Galen-Gedenken und Lettmann-„Visionen“

1996 – 1998

Das Jahr 1996 stand in Stapelfeld mit im Zeichen des 50. Todestages des Kardinals von Galen (22. März 1946). Unter dem Ober­begriff „50 Jahre Galenforschung“ fand am 16. und 17. März ein Symposium statt unter der Leitung des Akademiedirektors Dr. Franz Josef Schröder und des Galen-Forschers Professor Dr. Joachim Kuropka von der Uni­versität Vechta. Außerdem gab es am 5. Mai ein festliches Pontifikalamt in der Cloppenburger Markthalle, das von etwa 2000 Menschen besucht wurde. Papst Johannes Paul II., Bundespräsident Roman Herzog und Kanzler Helmut Kohl sandten dazu Grußworte.

Kirche und Gesellschaft – dieses Thema wurde in jenen Jahren auch in eigenem Interesse intensiver in den Blick genommen. „Wenn die Kirche das Haus der Freundschaft mit Jesus ist, müsste das in ihr spürbar sein … . Die Freundschaft mit Jesus müsste das Klima in diesem Haus bestimmen!“ Zwei Sätze aus einem Vortrag, den Münsters Bischof Dr. Reinhard Lettmann im Mai 1997 in der Akademie Stapelfeld hielt.
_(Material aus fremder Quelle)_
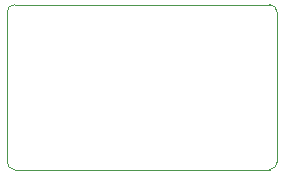
<source format=gbr>
G04 #@! TF.GenerationSoftware,KiCad,Pcbnew,9.0.2+dfsg-1*
G04 #@! TF.CreationDate,2025-05-31T07:41:50+08:00*
G04 #@! TF.ProjectId,i2c_led,6932635f-6c65-4642-9e6b-696361645f70,a*
G04 #@! TF.SameCoordinates,Original*
G04 #@! TF.FileFunction,Profile,NP*
%FSLAX46Y46*%
G04 Gerber Fmt 4.6, Leading zero omitted, Abs format (unit mm)*
G04 Created by KiCad (PCBNEW 9.0.2+dfsg-1) date 2025-05-31 07:41:50*
%MOMM*%
%LPD*%
G01*
G04 APERTURE LIST*
G04 #@! TA.AperFunction,Profile*
%ADD10C,0.050000*%
G04 #@! TD*
G04 APERTURE END LIST*
D10*
X134620000Y-103505000D02*
G75*
G02*
X133985000Y-102870000I0J635000D01*
G01*
X156845000Y-102870000D02*
G75*
G02*
X156210000Y-103505000I-635000J0D01*
G01*
X134620000Y-89535000D02*
X156210000Y-89535000D01*
X156210000Y-103505000D02*
X134620000Y-103505000D01*
X133985000Y-90170000D02*
G75*
G02*
X134620000Y-89535000I635000J0D01*
G01*
X133985000Y-102870000D02*
X133985000Y-90170000D01*
X156210000Y-89535000D02*
G75*
G02*
X156845000Y-90170000I0J-635000D01*
G01*
X156845000Y-90170000D02*
X156845000Y-102870000D01*
M02*

</source>
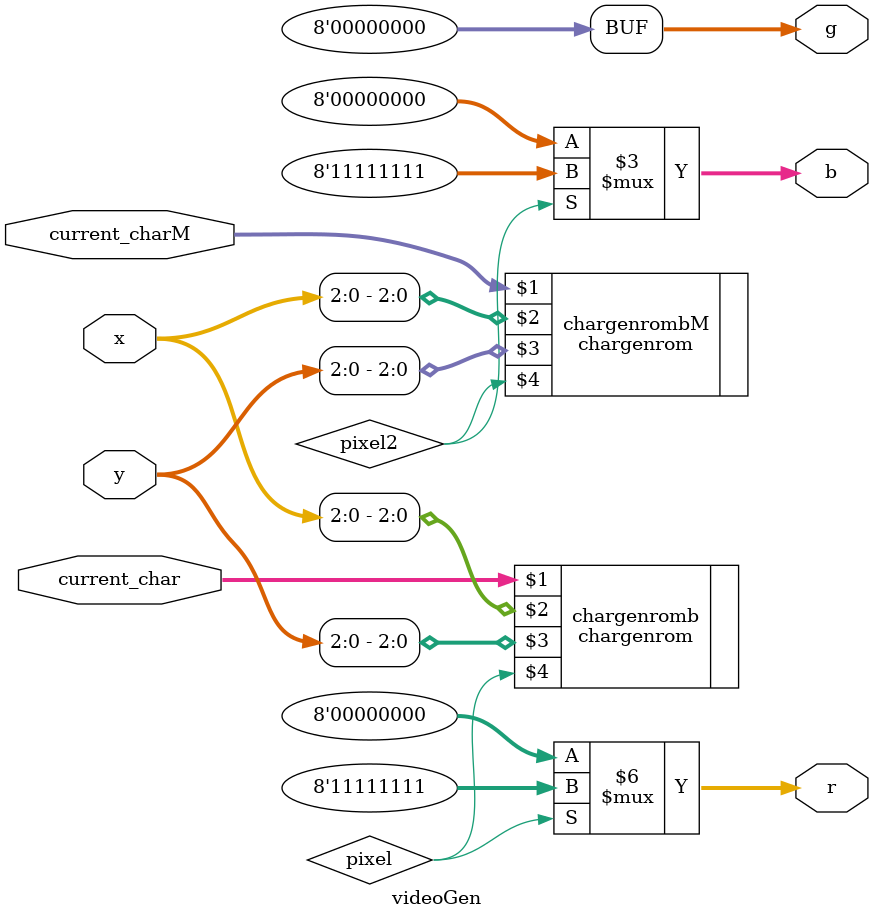
<source format=sv>
module videoGen(input logic [9:0] x, y,
					 input logic [7:0] current_char, // Entrada para la letra actual
					 input logic [7:0] current_charM, // Entrada para la letra actual modificada
					 output logic [7:0] r, g, b);
	
	logic pixel,pixel2;
	//logic pixel, inrect;
	// Given y position, choose a character to display
	// then look up the pixel value from the character ROM
	// and display it in red or blue.Also draw a green rectangle.

	chargenrom chargenromb(current_char, x[2:0], y[2:0], pixel);
	chargenrom chargenrombM(current_charM, x[2:0], y[2:0], pixel2);
	// Asignación de colores basados en el valor de pixel
   // Aquí asumimos que `pixel` es un bit (0 o 1), por lo que debe ser convertido a un byte de 8 bits.
   //assign r = (y[3] == 0) ? {8{{pixel}|{pixel2}}} : 8'h00;
   //assign b = (y[3] != 0) ? {8{{pixel}|{pixel2}}} : 8'h00;
   //assign g = 8'h00; // Color verde apagado
	
	always @(*) begin
        if (pixel) begin
            r = 8'hFF; // Rojo completo si pixel es 1
        end else begin
            r = 8'h00; // Rojo apagado si pixel es 0
        end
        
        if (pixel2) begin
            b = 8'hFF; // Azul completo si pixel2 es 1
        end else begin
            b = 8'h00; // Azul apagado si pixel2 es 0
        end
        
        g = 8'h00; // Verde apagado (puedes cambiar esta lógica si necesitas usar verde también)
    end
	
endmodule
</source>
Er sprach zur Eröffnung einer Vortragsreihe unter dem Motto „Kirchen-Visionen“. Franz-Josef Schröder nahm das zum Anlass, im eigenen Hause dazu aufzurufen, „im Umgang miteinander und mit den Gästen sich noch mehr um Freundlichkeit, Höflichkeit, Entgegenkommen und Toleranz zu bemühen.“

Die „Visionen“-Reihe hatte Dozent Dr. Heinrich Dickerhoff mit dem Einstieg eröffnet: „Wir reden in der Kirche mehr über unsere Probleme als unsere Visionen. Das ist vielleicht verständlich, sicher aber nicht hilfreich!“ Und so sollten in der ambitionierten Gesprächs- und Diskussionsreihe im Dezember des Jahres noch Dr. Wilfried Hagemann, Regens des Priesterseminars in Münster („Perspektiven für das Christsein im 3. Jahrtausend“) und im Februar 1998 Professor Dr. Reinhard Marx, damals noch Weihbischof in Paderborn, folgen.